One of my absolute fave restaurants in Melbourne is the legendary Moroccan Soup Bar in Fitzroy. I first experienced the amazing cuisine of this Melbourne institution about 12 years ago with friends. I went a couple of times, and then not again until recently, as we live on the other side of town. Over the years I’ve regaled Mr.B with reminiscences of the mouth-watering flavours and aromas. I’ve even dreamt of their signature chick-pea bake!
Some months ago I was attending a blogging event at the Fitzroy library to hear Pip Lincolne share her expertise, and Mr.B suggested I introduce him to the delights of this much raved about restaurant afterwards. One taste and he became an avid fan – we bought their inspiring book on the spot, and I’ve been trying out a few recipes at home, with great success I might add.
I’m thinking I might review the book on this blog, but that is a project for another day. In the meantime I’m sharing this recipe for Makloubeh, as I’ve made it a few times now and it goes down well with everyone.
It’s a humble, simple sort of meal, and a delicious way to eat eggplant – even Miss E thinks it’s delicious, and she doesn’t really like eggplant much. This recipe doesn’t state how many people it’s intended for, but seems to be at feast proportions. We ate it the next day too.
- 2 onions
- 4 cloves garlic
- 1/2 cup olive oil
- 1/2 bunch flat leaf parsley, plus extra to serve
- 1/2 bunch coriander
- 2 heaped tblsp tomato paste
- 5 cups water
- 2 cups rice
- 2 tblsp pomegranate syrup (you'll have this in the pantry if you've cooked from Ottolenghi)
- 2 eggplants
- 200g toasted slivered almonds, to serve
- 200g plain yoghurt, to serve
- 2 tsp cumin
- 2 tsp chilli (use less if your kids don't like chilli - I used 1)
- 2 tblsp salt
- 1 tblsp black pepper
- Peel and chop the onions and garlic.
- Roughly chop the parsley and coriander.

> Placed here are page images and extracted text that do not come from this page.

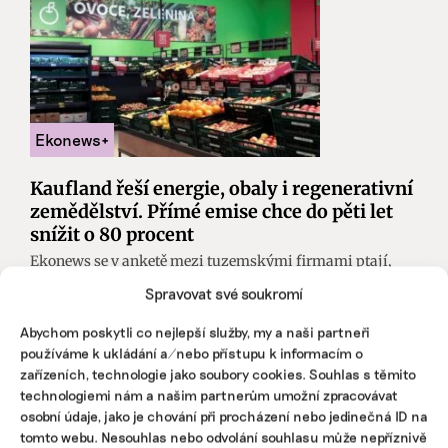
Kaufland řeší energie, obaly i regenerativní
zemědělství. Přímé emise chce do pěti let
snížit o 80 procent
Ekonews se v anketě mezi tuzemskými firmami ptají,
jaké má jejich podnikání dopad na životní prostředí a
Spravovat své soukromí
jaké mají zkušenosti s vytvářením nefinančních zpráv.
Za společnost Kaufland Česká republika odpovídala
Abychom poskytli co nejlepší služby, my a naši partneři
Renata Maierl, manažerka firemní komunikace.
používáme k ukládání a/nebo přístupu k informacím o
zařízeních, technologie jako soubory cookies. Souhlas s těmito
Tomáš Pohanka
,
Martina Patočková
|
26. srpna 2025
|
ESG
|
anketa
technologiemi nám a našim partnerům umožní zpracovávat
nefinanční reporting
,
Kaufland
,
nefinanční zprávy
osobní údaje, jako je chování při procházení nebo jedinečná ID na
tomto webu. Nesouhlas nebo odvolání souhlasu může nepříznivě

- Add the olive oil to a heavy based saucepan and saute the onion, garlic, parsley, coriander, cumin and chilli until soft.
- Add the tomato paste and combine well.
- Add the water and bring to the boil.
- Rinse the rice well to remove the starch and add to the pan with salt and pepper.
- Return to the boil and cook on medium heat for 15-20 minutes.
- While the rice is cooking slice the eggplant about 1cm thick slices and salt to draw out the moisture.
- Once the water has started to become absorbed, add pomegranate syrup and gently stir through.
- Reduce heat, cover and simmer for a further 15 minutes.
- Toast slivered almonds in a dry pan over medium heat until golden and fragrant.
- Wipe the moisture from the eggplant slices with absorbent paper and shallow pan fry until golden. Do this in batches so as not to crowd the pan. Keep slices warm.
- Serve rice topped with eggplant and toasted almonds.
- Garnish with parsley.
- Enjoy with yogurt and maybe a salad on the side.